O ENEM E OS DESAFIOS DE PENSAR SOBRE O OUTRO DA DIFERENÇA

Profa. Dra.Liliane Ferrari Giordani – Faculdade de Educação – UFRGS – 14/11/2017

Profa. Dra.Liliane Ferrari Giordani
Faculdade de Educação – UFRGS

A inclusão escolar tem se tornado um tema central das políticas educacionais na contemporaneidade, em todo mundo. No que se refere a educação de surdos, as praticas seculares de colonização perdem referências no surgimento dos movimentos de resistência das comunidades surdas. Movimentos questionadores das representações ouvintistas sobre as mentes e os corpos surdos, manifestações de contra cultura que pautam sua escolarização, os espaços de trabalho, lazer, muito para além do ‘reconhecimento’ e ‘oficialização’ da língua de sinais. A educação de surdos tem se pautado pela perspectiva da diferença cultural e lingüística, marcando uma contraposição com discussão das soluções prescritas nas políticas de inclusão a partir de um referencial que passa muito mais pela instrumentalização com interpretes de libras e constituição de sala de atendimento educacional especializado do que com o reconhecimento da diferença lingüística e do direito cultural. A passagem de uma escola excludente para uma educação para todos não se constitui apenas em uma ruptura de paradigmas dentro da educação especial, e, sim, é o resultado de uma série de transformações políticas, culturais e sociais que vão muito além de uma discussão do tipo educação especial versus educação regular.

Nas discussões que envolvem a educação de surdos até meados dos anos 90, os alunos surdos eram considerados incapazes de propor seus destinos educacionais. Os processos de ouvintização, traduzidos no colonialismo da língua e da cultura, impuseram práticas de escolarização que ganharam força nas políticas afirmativas introduzidas pelo movimento de inclusão. Um diálogo tenso entre educadores teve início no Brasil com a formação de professores surdos que tencionaram, através de um movimento de contra cultura, espaços de discussão sobre a diferença surda. As questões da diferença e da identidade cultural deveriam estar no centro dos debates educacionais, no entanto as políticas públicas, em nome do projeto de inclusão, têm investido na arquitetura de espaços únicos com territórios definidos pela universalização dos corpos e mentes. Num cenário mais amplo, ganham visibilidade grupos sociais e culturais que reivindicam o direito à afirmação de sua identidade e o respeito à sua diferença.

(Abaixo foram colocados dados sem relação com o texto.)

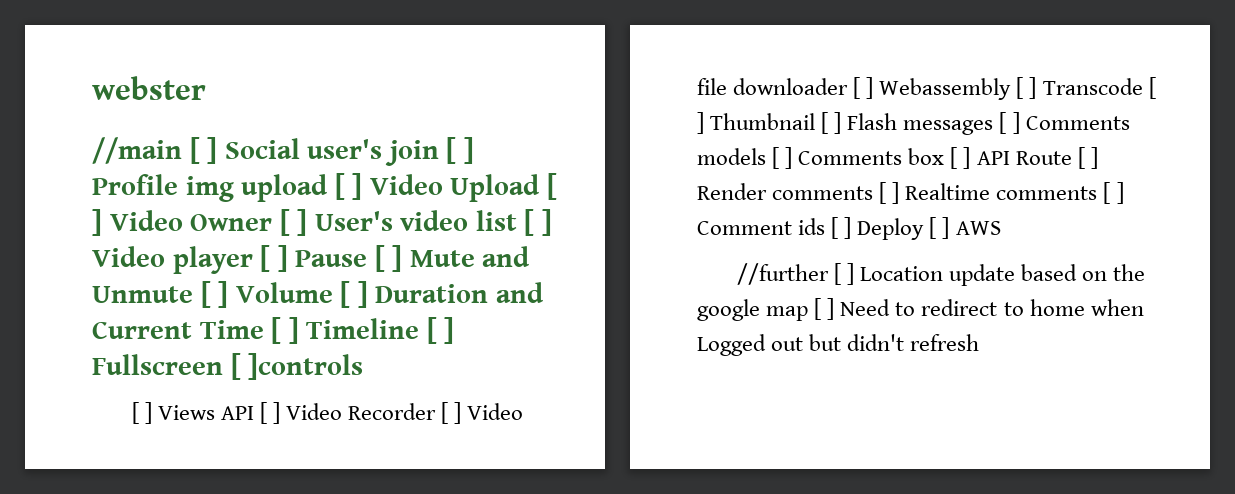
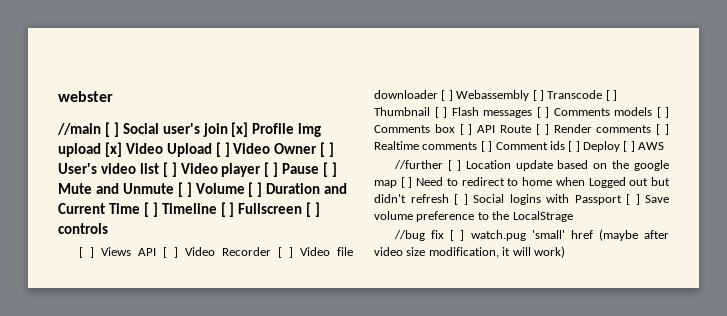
[446,137,474,164] [ ] -> [231,122,249,137] [x]
[334,173,363,200] [ ] -> [104,142,122,157] [x]
[248,353,364,380] ]controls -> [315,202,321,217] [58,223,108,234] ] controls
(980, 342) none -> [454,194,669,205] [374,211,573,222] [394,229,669,241] [374,246,565,258] [ ] Social logins with Passport [ ] Save volume preference to the LocalStrage // //bug fix [ ] watch.pug 'small' href (maybe after video size modification, it will work)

A escola que constitui um empreendimento humano, uma organização histórica, política e culturalmente marcada, deve ser entendida como um território em que indivíduos e grupos de diferentes interesses, preferências, crenças, valores e percepções da realidade mobilizam poderes e elaboram processos de negociação, pactos e enfrentamentos. A escola, na lógica normalizadora, toma para si e elege padrões culturais, passando, através do seu currículo, capturar os estrangeiros a essa cultura. São tentativas seculares que fracassam na ‘sobrevivência’ das culturas ‘periféricas’ mantidas vivas nos corredores e pátios da escola. Se o processo de significação girasse sempre em torno dos mesmos significados e se os mesmos significados fossem fixos, e se as marcas lingüísticas que utilizamos estivessem vinculadas a significados evidentes, não haveria ações de significação. As lutas por significado não se resolvem no terreno epistemológico, mas no terreno político, no terreno das relações de poder.

A possibilidade do outro surdo narrar a si próprio, dentro do espaço de fronteira ou do espaço pós-colonial, acontece, quando, por exemplo, os surdos se narram de uma forma oposicional às narrativas ouvintes, a partir das quais são inventados.  Colocando sob suspeita as narrativas ouvintes sobre sua língua, sua comunidade e suas produções culturais, os surdos apontam outras possibilidades para se pensar a surdez. Uma possibilidade que desmistifica as narrativas predominantes que falam em sujeitos que necessitam de correção, recuperação, reabilitação para se tornarem o quanto mais parecidos com a normalidade ouvinte possível.

O desafio de propor um tema de redação para ENEM, no ano em que candidatos surdos fazem pela primeira vez a prova em língua de sinais, traz a tona uma discussão que deve estar por dentro da escola na convivência da diferença entre surdos e ouvintes. Não deve ser estranho ou “muito específico” para os ouvintes pensar sobre seus amigos, colegas, pares surdos usuários de LIBRAS ou oralizados. Marcar uma posição em defesa da  surdez pela perspectiva da diferença cultural e linguística na construção de propostas educacionais que promovam o encontro com a diferença e que não retomem fantasmas do passado da ouvintização dos corpos e mentes é a grande contribuição do Enem em 2017.